Selbst eine Fliege hat mehr Rechte noch
Als ich, die Fliege darf auf Julis Hand
Ganz selig sitzen und dies Wunderwerk
Berühren, darf gar Julis Wange küssen,
Nur ich darf Juli nicht berühren, ach,
Ich bin verbannt aus Julis Paradies!
Die Fliege ist glückseliger als ich!
Zu hören: Lebenslängliche Verbannung!
Das hören die Verdammten in der Hölle!
Beichtvater meiner schuldbeschwerten Seele,
So harte Worte wagst du auszusprechen?
Mann Gottes, sei mein Beistand und mein Tröster!
PRIESTER
Im Wahnsinn idiotischer Verliebtheit,
Kannst du da noch ein Wort der Weisheit hören?
ROMEO
Sprich nicht von lebenslänglicher Verbannung!
PRIESTER
Gott schenkt dir süße Milch in deiner Trübsal:
Studier die Weisheit aller Philosophen!
Der Philosophen Weisheit wird dich trösten
In deiner lebenslänglichen Verbannung.
ROMEO
Schon wieder: Lebenslängliche Verbannung!
Hängt Philosophen an Laternenpfähle!
Frau Weisheit schenkt mir nicht die Schönheit Julis!
PRIESTER
Wahnsinnige vernehmen keinen Ratschlag,
Die Idioten haben keine Ohren.
ROMEO
Die Philosophen haben keine Augen:
Sie haben nie gesehen Julis Schönheit!


ACHTE SZENE


(Morgengrauen.

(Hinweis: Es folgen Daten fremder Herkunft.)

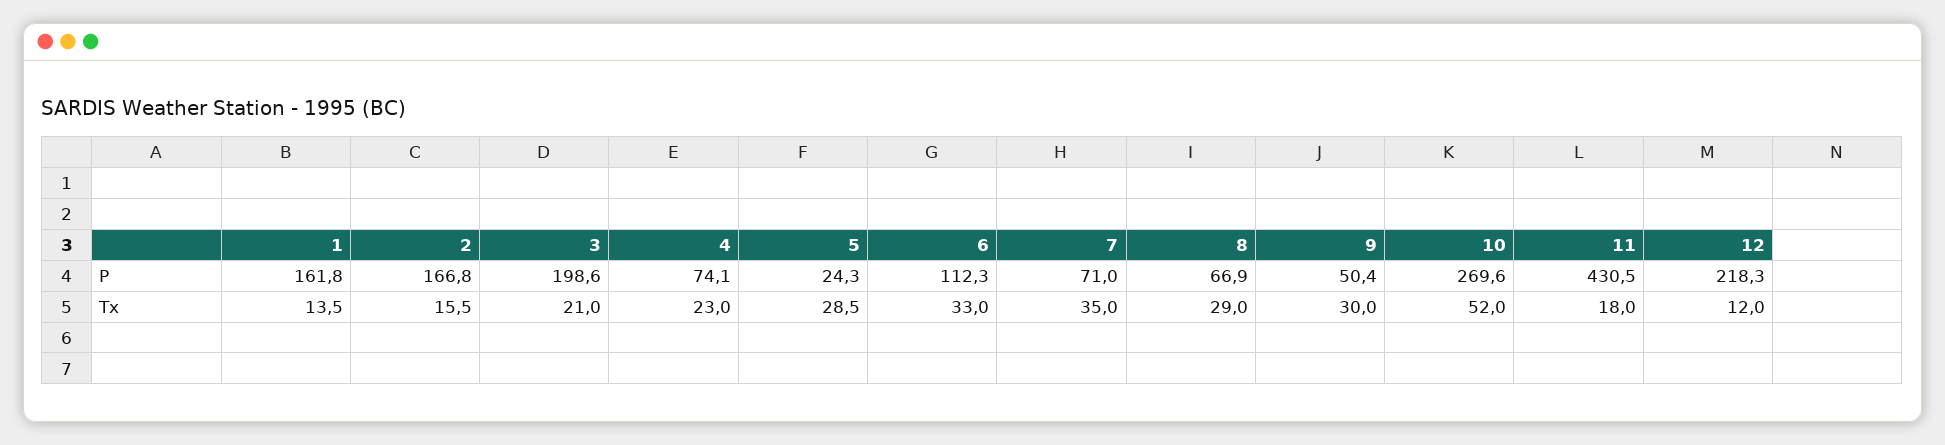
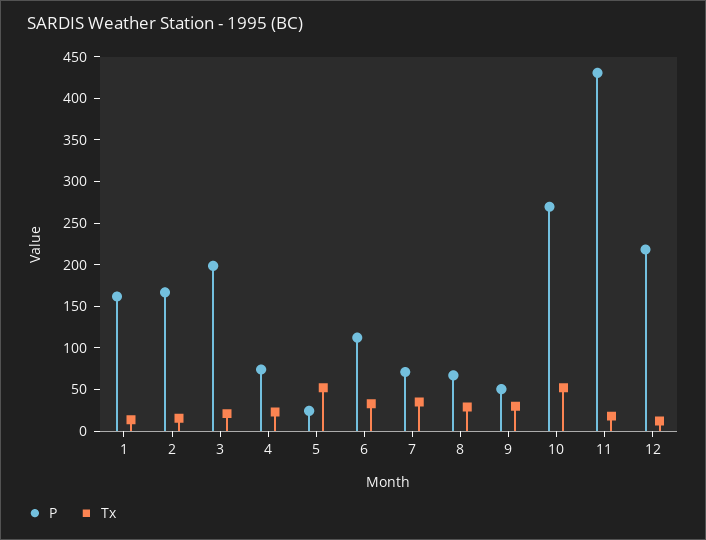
Tx, 5: 28.5 -> 50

Romeo und Juli in ihrem Ehebett.)

JULI
Willst du schon aufstehn, Liebling? Noch ist Nacht.
Es war die Nachtigall und nicht die Lerche,
Die süßen Sanges in dein Ohr geflötet.
Dort auf dem Baume singt sie jede Nacht.
Mein Bräutigam, es war die Nachtigall.
ROMEO
Die Lerche war es, die die Sonne preist,
Ach, nicht die Nachtigall. Orangne Schleier
Seh ich schon in den Morgenwolken glühn.
Die Nacht hat ihre Kerzen ausgeblasen
Und heiter strahlend steht die Sonne auf.
JULI
Das ist kein Sonnenlicht, ich weiß es, ich!
Es ist ein Meteor mit Feuerschweif,
Der dir die Fackel hält in meiner Nacht.
Bleib noch im Bett, du brauchst nicht aufzustehn.
ROMEO
Ich bleibe gern, wenn du so nett mich bittest.
Das lichte Graun ist nicht die Morgenröte,
Das dort sind nicht der Morgenröte Wimpern,
Der lichte Schein ist Schimmer von dem Mond.
Der Vogelsang im hohen Himmelsdom
Ist nicht der Lerche junges Jubilieren.
Ich bleibe lieber doch im Bette liegen,
Das ist viel schöner doch, als aufzustehn.
Willkommen, Tod, willkommen, Bruder Tod - - -
Du findest mich im Bett mit Juli scherzend.